Zn-MOFs incorporating 1,2-bis(4-pyridyl)ethylene and 4,4′-azopyridine: Unlocking new frontiers in antifungal research

Abstract

Metal–organic frameworks (MOFs) have gained significant attention for their antimicrobial properties due to their structural versatility and functional tunability. In this study, two Zn-MOFs, namely, 1-bpe and 2-AZPY, were synthesized using bpe and AZPY ligands, respectively, via solvothermal reactions. These MOFs were systematically evaluated for their antifungal activities against C. cladosporioides, A. niger, and C. albicans. Structural characterization confirmed both MOFs as two-fold interpenetrated frameworks with thermal stability up to 300 °C. Antifungal tests demonstrated that 2-AZPY exhibited superior antifungal efficacy compared to 1-bpe. At a concentration of 2 mg/mL, 2-AZPY achieved 95% inactivation of A. niger and 61% inactivation of C. cladosporioides, while 1-bpe showed relatively weaker antifungal performance. The enhanced antifungal activity of 2-AZPY is attributed to the release of AZPY ligands, which promote thiol oxidation in fungal proteins, leading to cellular inactivation. Further improvement was achieved by incorporating 2-AZPY into a polyvinyl alcohol (PVA) nanofiber matrix, forming 2-AZPY@PVA. This composite significantly enhanced antifungal performance, achieving nearly complete inactivation of all tested fungal species. These findings underscore the potential of AZPY-functionalized MOFs for targeted antifungal applications, particularly when integrated into nanofiber materials for enhanced bioavailability and stability. The results highlight the promising role of MOFs in developing effective antifungal agents for environmental and medical applications.

▸ **Dataset extract**

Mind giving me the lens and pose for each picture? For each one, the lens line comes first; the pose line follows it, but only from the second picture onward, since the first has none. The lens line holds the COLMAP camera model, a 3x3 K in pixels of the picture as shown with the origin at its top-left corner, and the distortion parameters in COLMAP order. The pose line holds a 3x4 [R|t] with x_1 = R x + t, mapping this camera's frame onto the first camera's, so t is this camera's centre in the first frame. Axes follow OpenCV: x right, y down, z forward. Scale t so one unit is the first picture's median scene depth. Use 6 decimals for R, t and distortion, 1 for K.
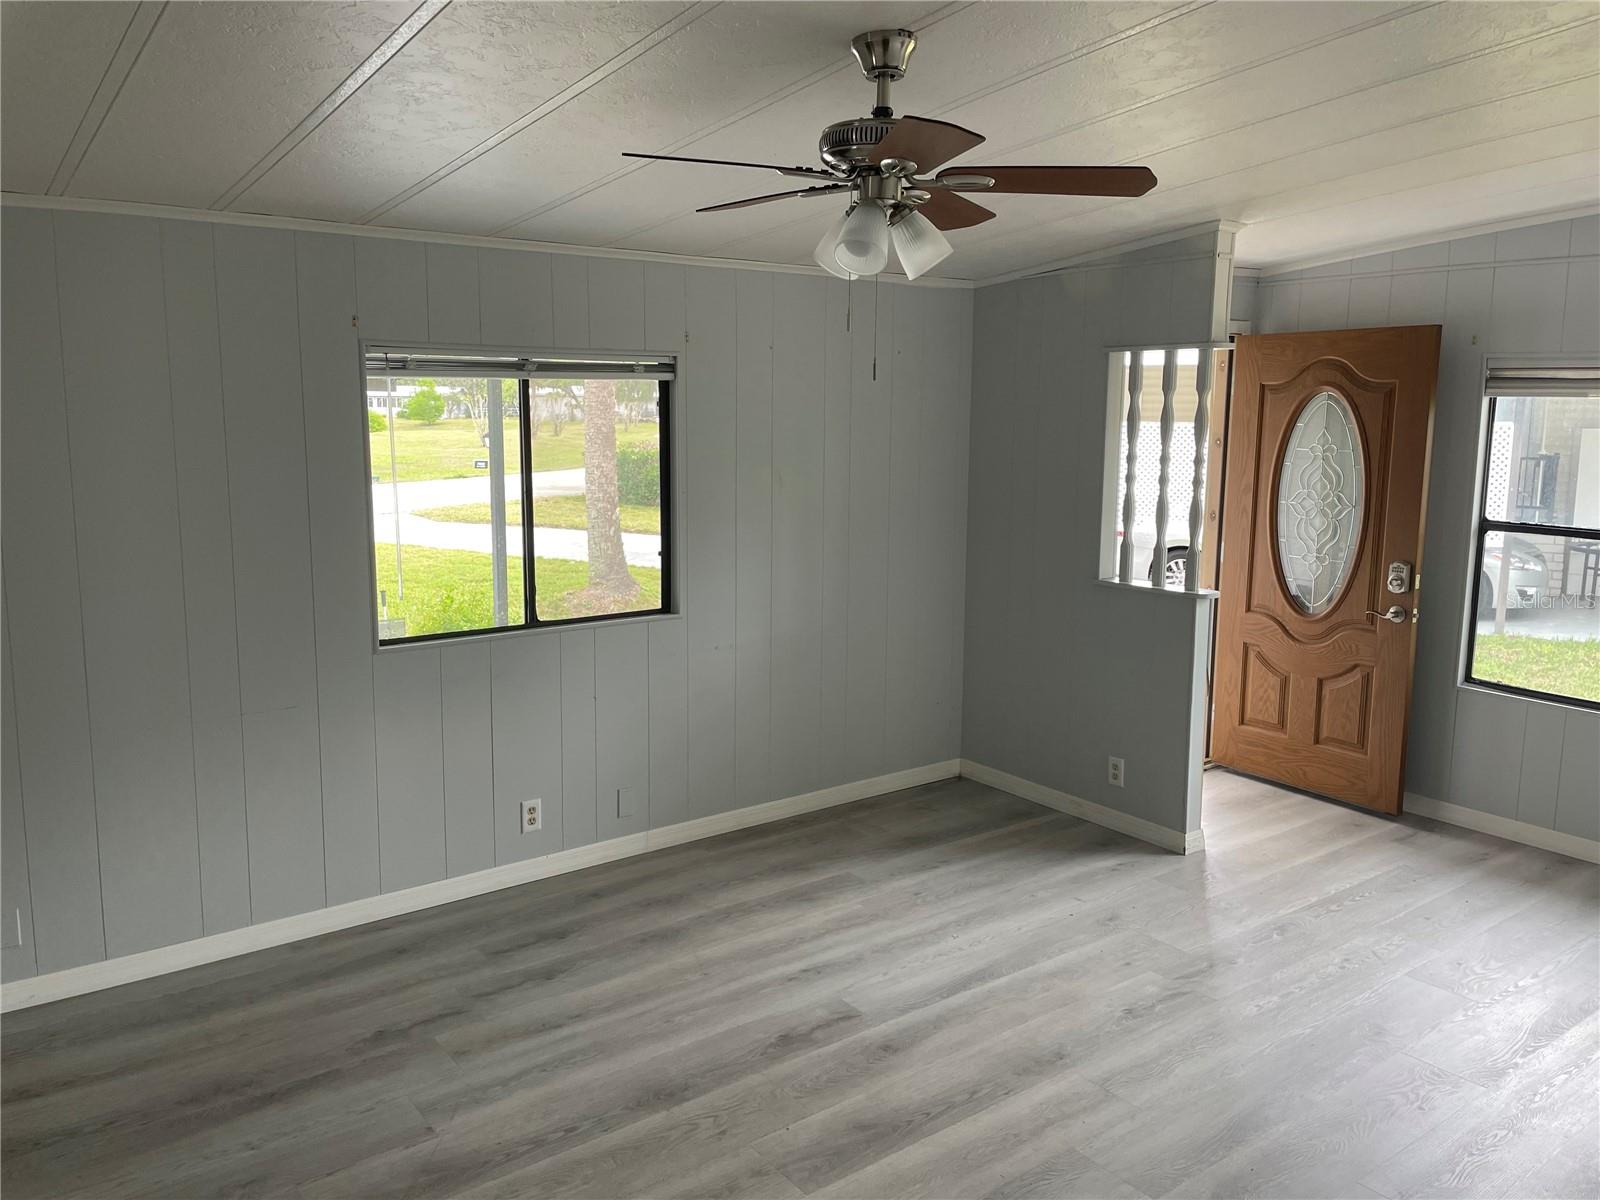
lens RADIAL K [[1207.3, 0, 796.5], [0, 1207.3, 578.8], [0, 0, 1]] dist [0.105565, -0.129755]
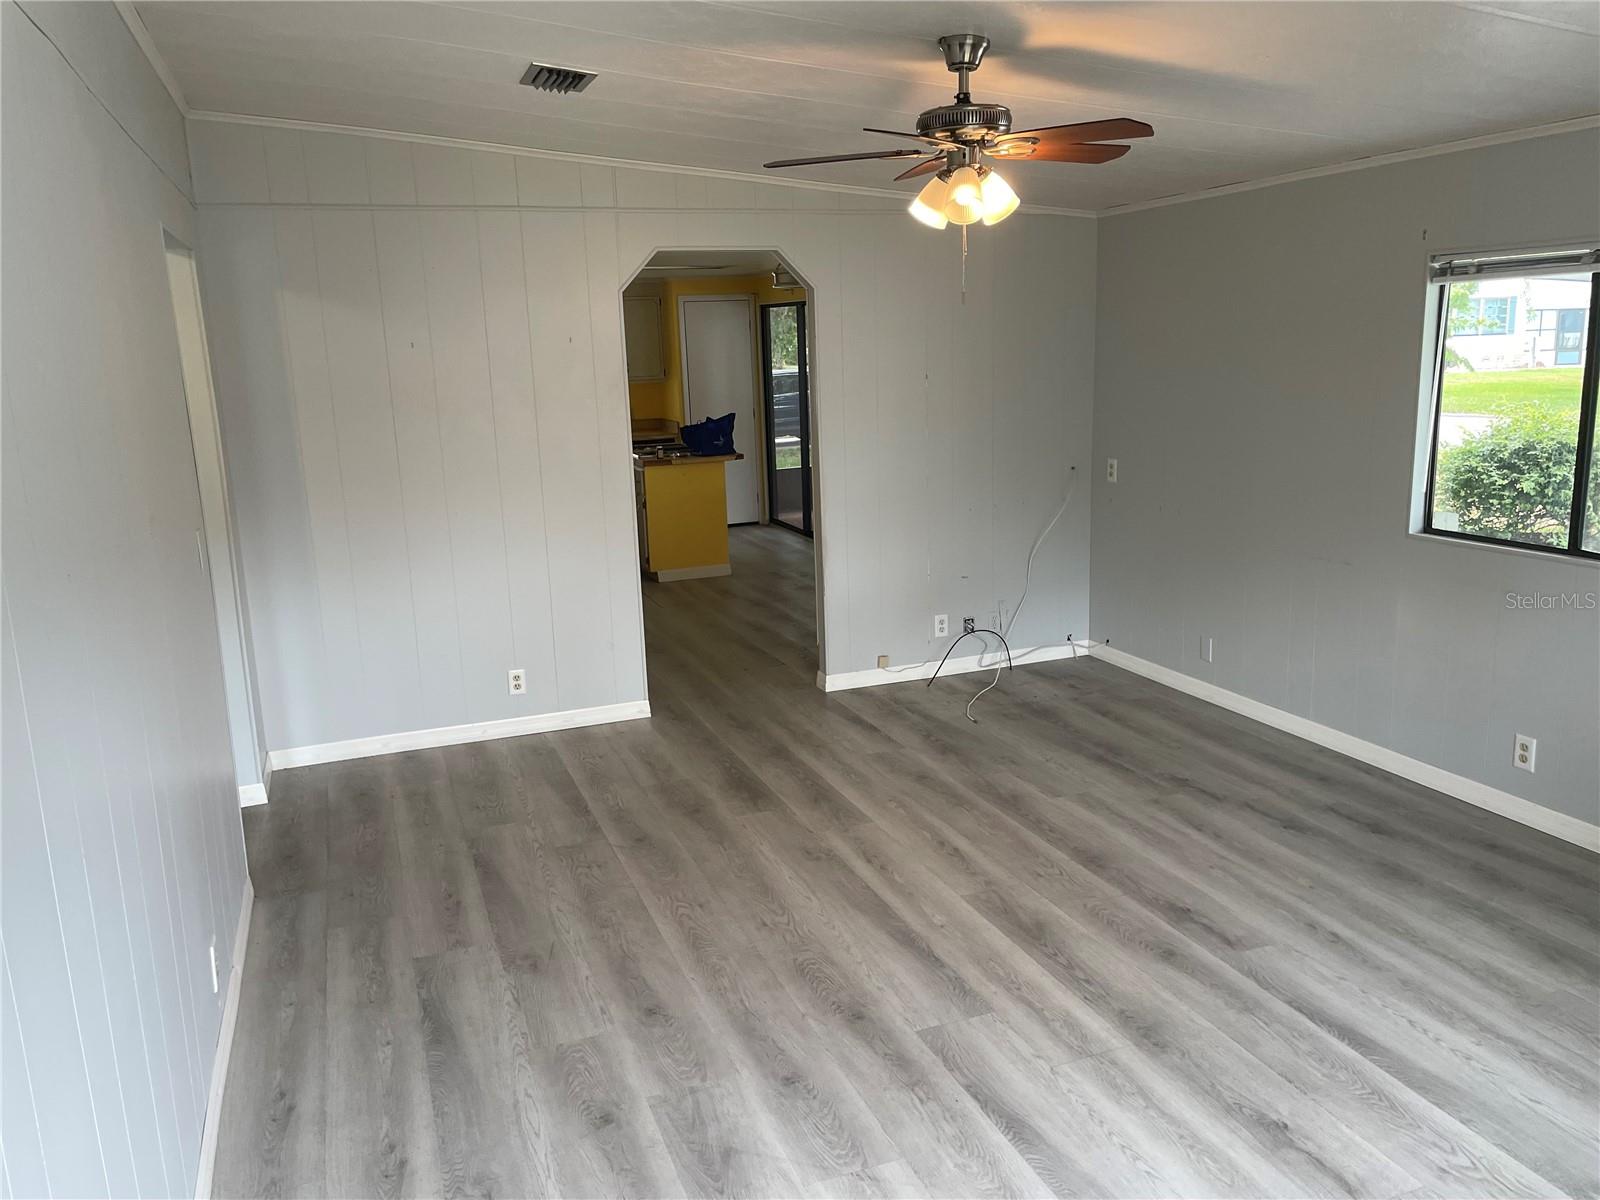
lens RADIAL K [[1207.3, 0, 796.5], [0, 1207.3, 578.8], [0, 0, 1]] dist [0.105565, -0.129755]
pose [[-0.275828, 0.187091, -0.942823, 0.979633], [-0.104839, 0.969167, 0.222989, -0.106291], [0.955473, 0.160351, -0.247709, 0.831801]]
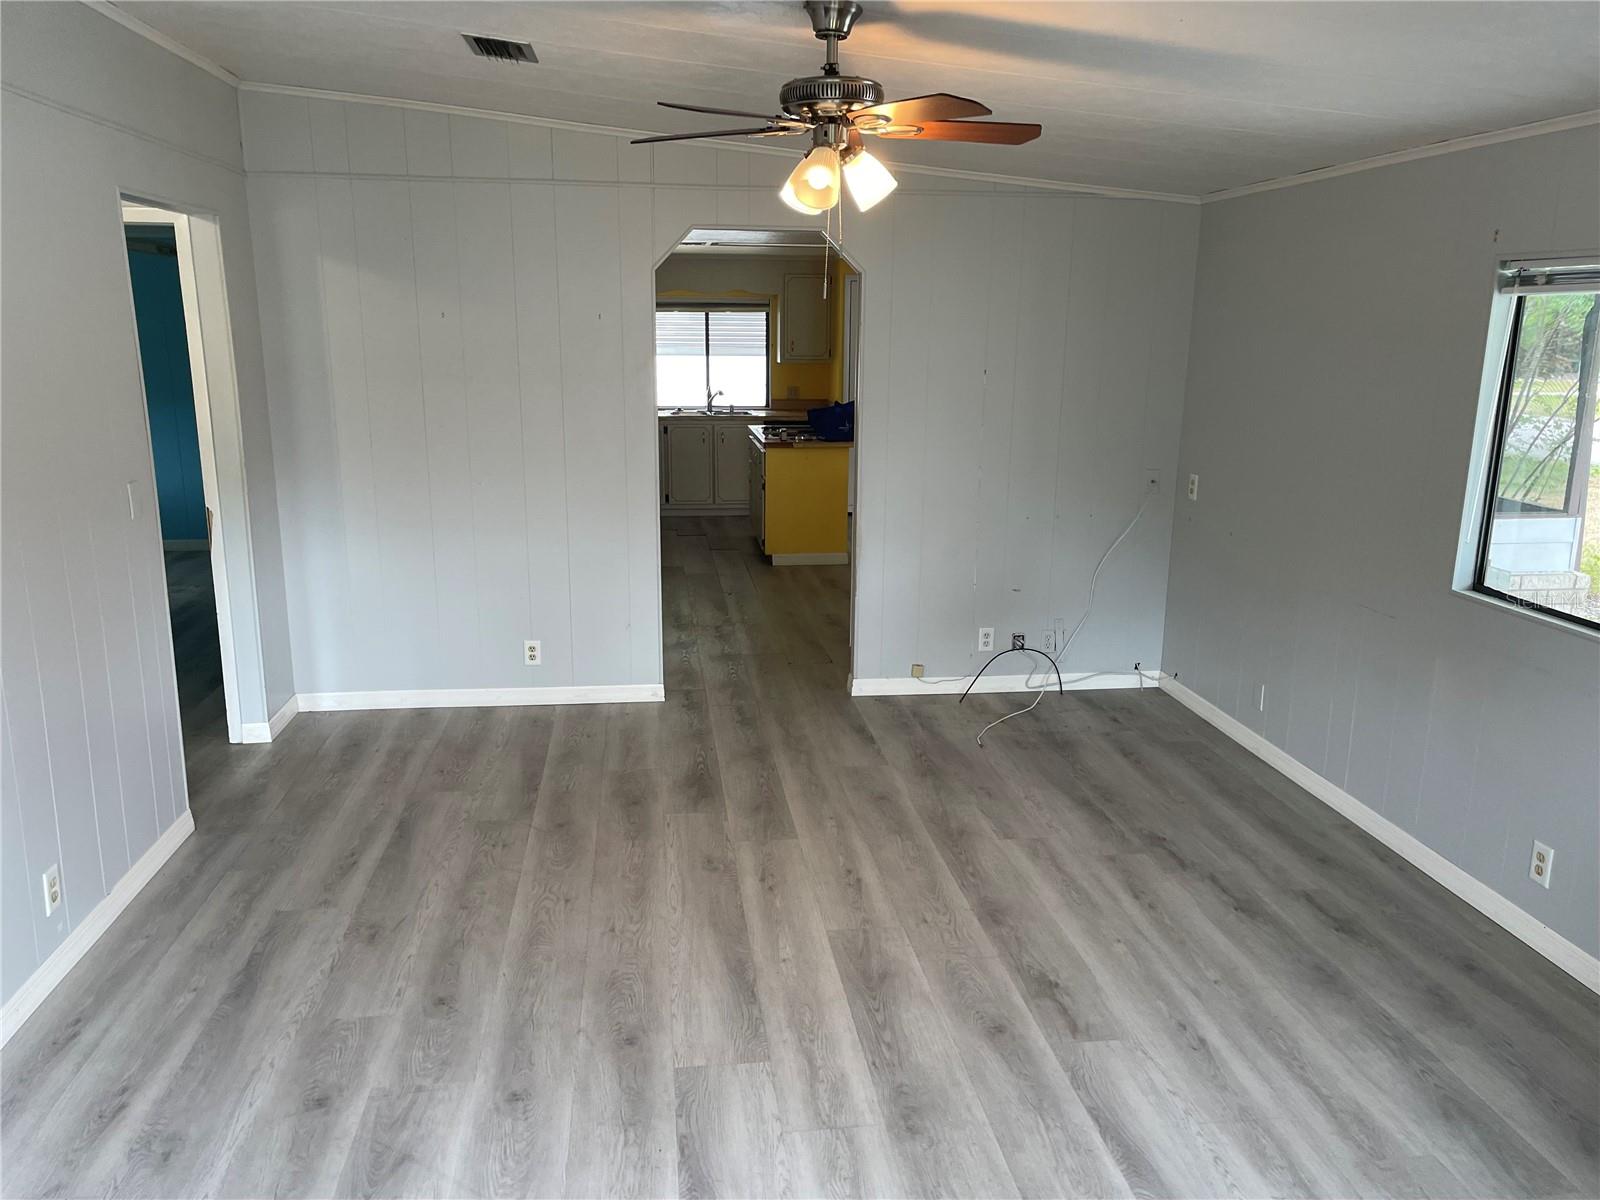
lens RADIAL K [[1206.7, 0, 796.4], [0, 1206.7, 601.4], [0, 0, 1]] dist [0.107770, -0.135343]
pose [[-0.493526, 0.183758, -0.850097, 0.804544], [-0.136133, 0.949056, 0.284182, -0.152537], [0.859011, 0.255978, -0.443369, 1.097577]]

▸ **Problems and tasks**
**1)** List every fungal species that the Zn-MOF abstract names as tested.
**2)** Decide whether each statement agrees with the Zn-MOF abstract. Answer yes or no for each, and quote the deciding words.
(a) Both MOFs stay thermally stable up to 300 °C.
(b) At 2 mg/mL, 2-AZPY inactivated 95% of C. cladosporioides.
(c) 1-bpe showed stronger antifungal efficacy than 2-AZPY.
You can set the records aside.

▸ **Task results**
**1)** C. cladosporioides, A. niger, C. albicans

**2)**
(a) Yes: "Structural characterization confirmed both MOFs as two-fold interpenetrated frameworks with thermal stability up to 300 °C."
(b) No: "2-AZPY achieved 95% inactivation of A. niger and 61% inactivation of C. cladosporioides"
(c) No: "2-AZPY exhibited superior antifungal efficacy compared to 1-bpe"